ACTION ITEM: From the first line to the last, set down the material exactly, leaving out its pictures.

**** DATA SHOWN ****

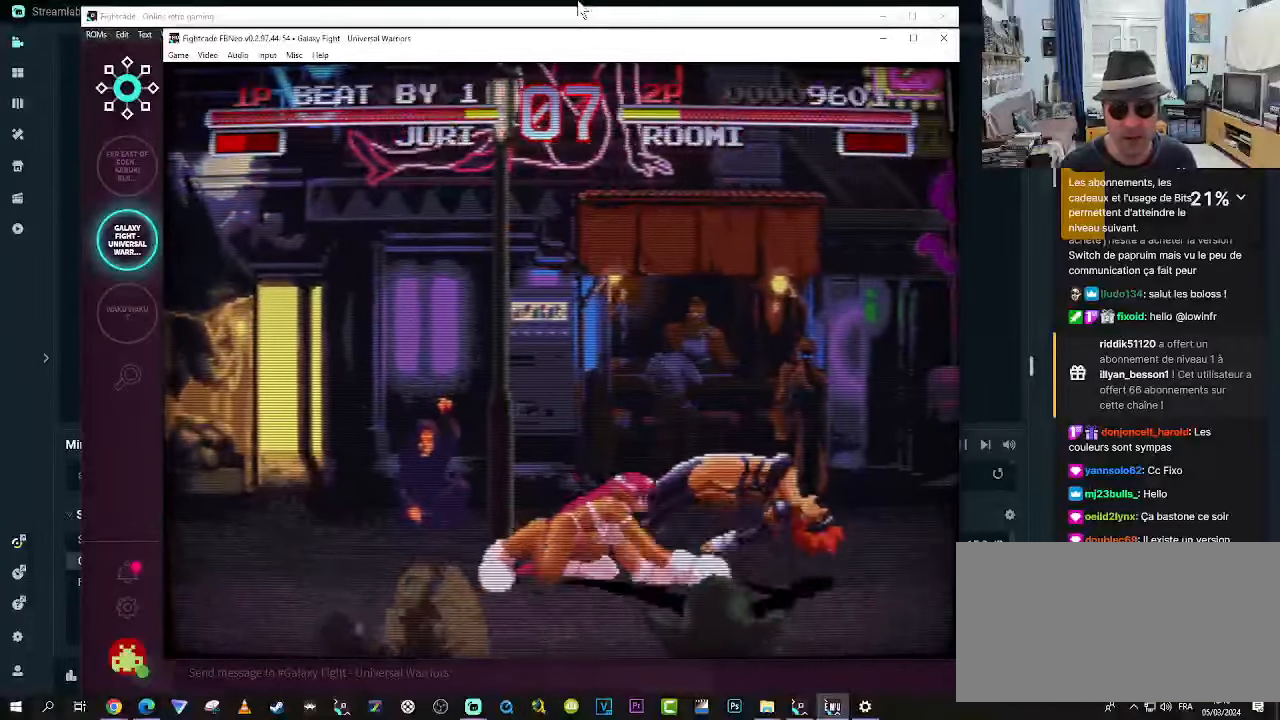
{"dt_ms": 500, "buttons": [], "left_stick": "down-right", "events": [[150, "left_stick", "down-right"]]}
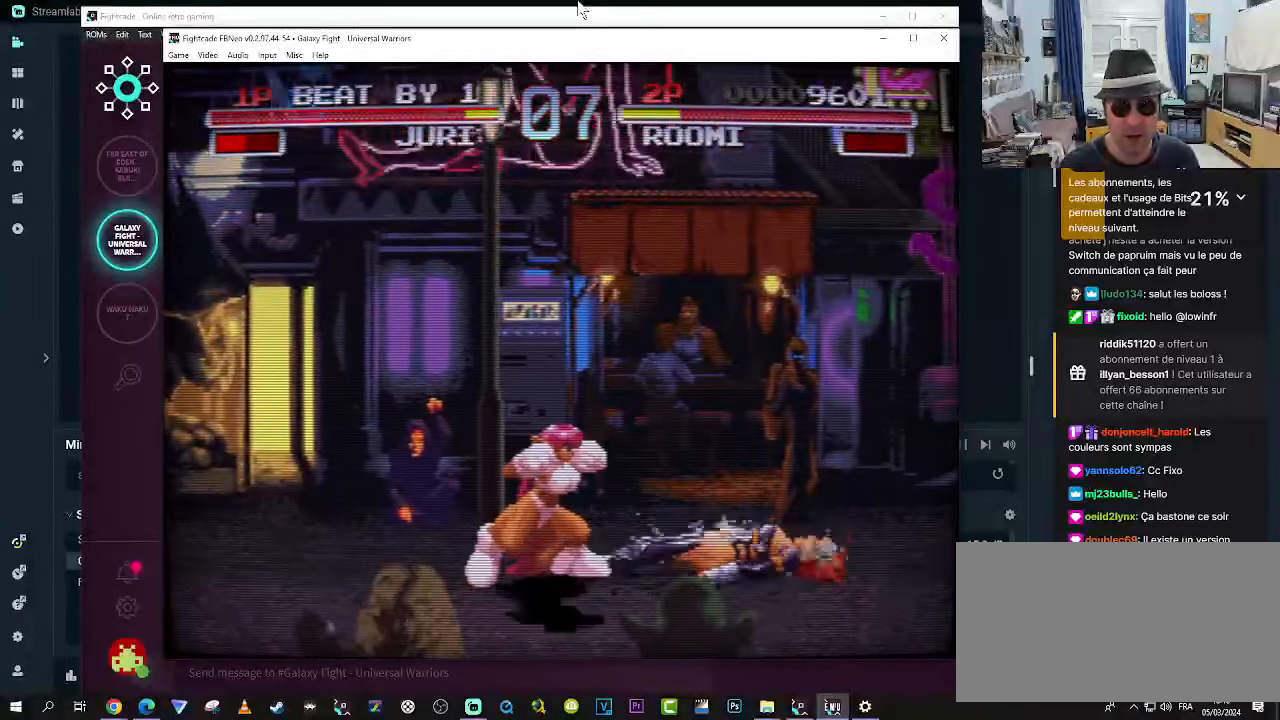
{"dt_ms": 1000, "buttons": ["R2"], "left_stick": "down-right"}
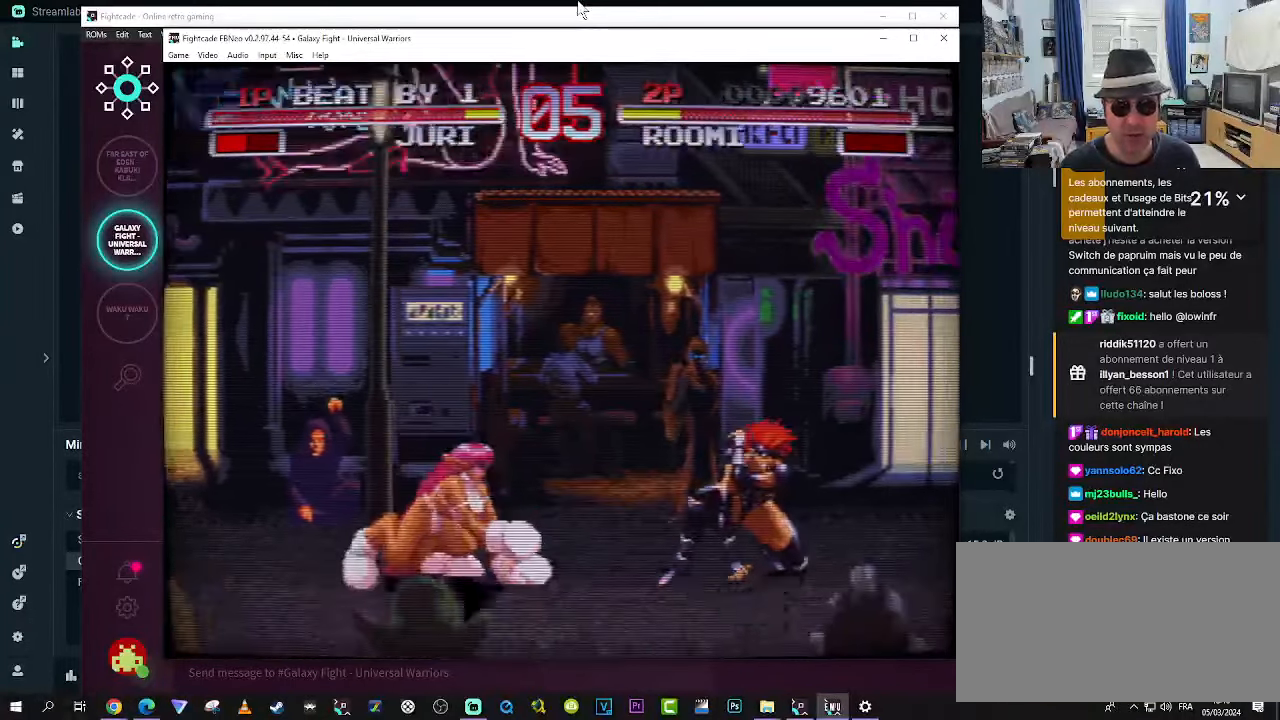
{"dt_ms": 1000, "buttons": [], "left_stick": "up-left"}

****

COMPLETED EXERCISE:
{"dt_ms": 500, "buttons": [], "left_stick": "down-right", "events": [[150, "left_stick", "down-right"]]}
{"dt_ms": 1000, "buttons": ["R2"], "left_stick": "down-right"}
{"dt_ms": 1000, "buttons": [], "left_stick": "up-left"}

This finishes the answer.